Tuesday 22 October 2013

Cambridge 'local secrets' know naff all about cycling...

UPDATE: Presently links to the article I'm discussing here come up as 'no record found'. So it looks like it has been taken down.

Do you know what would be better than just taking it down, Local Secrets? Taking it down and replacing it with good cycling advice instead of the nonsense you were saying yesterday. Maybe with an apology.

I've been intermittently a fan of 'local secrets' here in Cambridge. They point out places to go and can get you discounts, and they have the occasional interesting article up on their website.

But I'm afraid that, for the moment, I'm not a fan. At all. Why? Because of this.

Almost everything about this road-war article masquerading as advice to cyclists is offensive. Where its notr offensive its condescending or outright dangerous.

For example...
Keep to the left. I know, surprising in the UK, isn’t it, but really – KEEP TO THE LEFT. Please don’t cycle in the middle of the road. 
No. In every important respect you are wrong - cyclists are advised by professional instructors and, for example, by British Cycling, to 'take the lane'.

But it gets better... 
Don’t cycle two/three/four abreast. For the same reasons as Number 1 really – you’re in the way, basically, of those people who want to get to where they’re going more quickly than you. 
I rode to through town in what could best be described as a commuter peloton this morning. About of 30 of us coming down past Kings, and I counted 15 at the lights at the end of Chesterton Lane. We could indeed be in single file, but we're the predominant form of traffic, why should we? How are we making things more convenient to others if we're the only traffic that can get through the lights because we're narrowing in to single file?

More importantly, if one rider is 'taking the lane' in primary position, as they of course should on many roads (despite the erroneous advice in this article) then there will likely as not be room for a friend to be in 'secondary' position, and you're taking up exactly as much room! Riding two abreast is legal, safe, and entirely reasonable on most roads, most of the time. 
If you know you’re going to turn right at the next road, position yourself towards the right of your lane. 
Nope. Position yourself according to road conditions - sometimes you need to be to the right of the lane, or you may need to claim the centre space on the lane if there isn't room to be safely undertaken to your left.  
Stop at red lights, level crossings that are closed and such-like.
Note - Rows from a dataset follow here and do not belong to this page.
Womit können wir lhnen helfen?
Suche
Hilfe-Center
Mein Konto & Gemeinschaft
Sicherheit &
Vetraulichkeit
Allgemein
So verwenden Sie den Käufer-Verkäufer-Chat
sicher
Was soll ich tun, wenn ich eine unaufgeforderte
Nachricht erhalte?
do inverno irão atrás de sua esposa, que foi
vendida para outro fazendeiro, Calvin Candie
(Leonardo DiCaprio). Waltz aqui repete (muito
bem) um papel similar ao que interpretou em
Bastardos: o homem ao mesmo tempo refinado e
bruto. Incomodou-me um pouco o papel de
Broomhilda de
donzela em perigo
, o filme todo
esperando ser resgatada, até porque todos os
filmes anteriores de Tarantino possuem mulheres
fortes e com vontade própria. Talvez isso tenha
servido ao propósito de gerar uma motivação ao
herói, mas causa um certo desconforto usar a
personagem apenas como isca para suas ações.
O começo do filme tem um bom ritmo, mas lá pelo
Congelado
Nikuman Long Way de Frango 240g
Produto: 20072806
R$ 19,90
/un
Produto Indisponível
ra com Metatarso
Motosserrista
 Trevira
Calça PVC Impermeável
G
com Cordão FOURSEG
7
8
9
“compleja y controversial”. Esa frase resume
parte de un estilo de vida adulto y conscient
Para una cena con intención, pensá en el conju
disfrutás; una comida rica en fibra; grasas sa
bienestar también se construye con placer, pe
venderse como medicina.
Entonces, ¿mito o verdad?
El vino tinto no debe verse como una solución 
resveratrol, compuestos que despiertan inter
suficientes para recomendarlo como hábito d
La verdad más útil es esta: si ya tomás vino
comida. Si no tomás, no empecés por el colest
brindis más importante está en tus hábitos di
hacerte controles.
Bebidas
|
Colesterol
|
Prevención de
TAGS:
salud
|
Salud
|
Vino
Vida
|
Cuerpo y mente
All those things aren’t there to annoy and irritate you but to save your life.
Not only is this condescending (ignoring the fact that IAM figures show third of motorists admit to jumping red lights), its missing the point that sometimes its safer to jump the red light.  Yes, really, it can be - do you want me to sit in the space left by an articulated lorry that has pulled alongside me, positioning me in his blind spot? You want me to stay within the law where doing so risks my life? Well tough titties, I'm not going to. I'll obey the red lights so long as in so doing I'm not risking my life, and I defy you to find any police officer who'll put his hand on his heart and say I shouldn't break that rule if the alternative may be death.
Glow like a Christmas tree.
The bulk of cycle accidents in Cambridge happen in daylight. Moreover, TFL figures show in the region of 2% of cyclist injuries and deaths are due to poor or no lights. I agree, we should have bike lights in the dark, but making a big deal out of this misses the point. It isn't poor lighting hurting cyclists, its poor driving.

I won't go in to the helmet nonsense, yeah, they might help in some accidents, but this kind of trite claim that a 'helmet saved my life' is all too common. Maybe it did, maybe it didn't, but emphasis on helmets is pretty naff really. Be informed, read this. 

1 comment:

  1. Jumping red lights and cycle two abreast? Fantastic advice! How about accepting you've been put in some drivers blind spot and cycling carefully, slowly and methodically; rather than putting yourself at risk. Angry cycling will only get you killed, accept that you're the more vulnerable road user and cycle to reflect this. Oh and wear a helmet. This coming from a regular cyclist. Don't become a statistic to save your ego!